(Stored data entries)
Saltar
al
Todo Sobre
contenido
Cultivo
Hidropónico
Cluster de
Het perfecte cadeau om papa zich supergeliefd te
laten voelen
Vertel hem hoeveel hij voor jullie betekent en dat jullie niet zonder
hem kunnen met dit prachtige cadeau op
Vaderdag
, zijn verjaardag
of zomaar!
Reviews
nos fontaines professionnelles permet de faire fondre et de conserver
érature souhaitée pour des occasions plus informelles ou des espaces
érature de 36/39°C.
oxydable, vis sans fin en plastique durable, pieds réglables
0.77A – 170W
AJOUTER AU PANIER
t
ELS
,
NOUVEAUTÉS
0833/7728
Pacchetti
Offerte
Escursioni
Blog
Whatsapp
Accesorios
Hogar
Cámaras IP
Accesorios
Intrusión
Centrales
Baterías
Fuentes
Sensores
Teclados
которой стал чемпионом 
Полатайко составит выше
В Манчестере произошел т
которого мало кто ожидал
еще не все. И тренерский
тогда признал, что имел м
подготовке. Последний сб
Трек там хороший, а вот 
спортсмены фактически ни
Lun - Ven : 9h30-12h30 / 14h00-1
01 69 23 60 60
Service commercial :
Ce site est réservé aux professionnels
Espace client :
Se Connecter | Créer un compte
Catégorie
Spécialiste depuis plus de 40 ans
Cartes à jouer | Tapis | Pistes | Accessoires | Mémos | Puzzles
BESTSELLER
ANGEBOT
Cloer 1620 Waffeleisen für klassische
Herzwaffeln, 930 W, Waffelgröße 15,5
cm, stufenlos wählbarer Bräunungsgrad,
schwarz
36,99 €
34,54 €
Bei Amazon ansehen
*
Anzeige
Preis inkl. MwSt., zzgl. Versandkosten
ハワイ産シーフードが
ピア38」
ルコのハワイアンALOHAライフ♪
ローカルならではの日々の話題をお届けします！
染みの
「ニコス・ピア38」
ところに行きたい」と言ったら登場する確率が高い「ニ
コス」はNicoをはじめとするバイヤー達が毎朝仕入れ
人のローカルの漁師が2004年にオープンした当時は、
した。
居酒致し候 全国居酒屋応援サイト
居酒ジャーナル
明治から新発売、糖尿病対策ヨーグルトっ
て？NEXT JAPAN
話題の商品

(To do)
In full and word for word, set down the records shown above.

(Expected answer)
Saltar
al
Todo Sobre
contenido
Cultivo
Hidropónico
Cluster de
Het perfecte cadeau om papa zich supergeliefd te
laten voelen
Vertel hem hoeveel hij voor jullie betekent en dat jullie niet zonder
hem kunnen met dit prachtige cadeau op
Vaderdag
, zijn verjaardag
of zomaar!
Reviews
nos fontaines professionnelles permet de faire fondre et de conserver
érature souhaitée pour des occasions plus informelles ou des espaces
érature de 36/39°C.
oxydable, vis sans fin en plastique durable, pieds réglables
0.77A – 170W
AJOUTER AU PANIER
t
ELS
,
NOUVEAUTÉS
0833/7728
Pacchetti
Offerte
Escursioni
Blog
Whatsapp
Accesorios
Hogar
Cámaras IP
Accesorios
Intrusión
Centrales
Baterías
Fuentes
Sensores
Teclados
которой стал чемпионом 
Полатайко составит выше
В Манчестере произошел т
которого мало кто ожидал
еще не все. И тренерский
тогда признал, что имел м
подготовке. Последний сб
Трек там хороший, а вот 
спортсмены фактически ни
Lun - Ven : 9h30-12h30 / 14h00-1
01 69 23 60 60
Service commercial :
Ce site est réservé aux professionnels
Espace client :
Se Connecter | Créer un compte
Catégorie
Spécialiste depuis plus de 40 ans
Cartes à jouer | Tapis | Pistes | Accessoires | Mémos | Puzzles
BESTSELLER
ANGEBOT
Cloer 1620 Waffeleisen für klassische
Herzwaffeln, 930 W, Waffelgröße 15,5
cm, stufenlos wählbarer Bräunungsgrad,
schwarz
36,99 €
34,54 €
Bei Amazon ansehen
*
Anzeige
Preis inkl. MwSt., zzgl. Versandkosten
ハワイ産シーフードが
ピア38」
ルコのハワイアンALOHAライフ♪
ローカルならではの日々の話題をお届けします！
染みの
「ニコス・ピア38」
ところに行きたい」と言ったら登場する確率が高い「ニ
コス」はNicoをはじめとするバイヤー達が毎朝仕入れ
人のローカルの漁師が2004年にオープンした当時は、
した。
居酒致し候 全国居酒屋応援サイト
居酒ジャーナル
明治から新発売、糖尿病対策ヨーグルトっ
て？NEXT JAPAN
話題の商品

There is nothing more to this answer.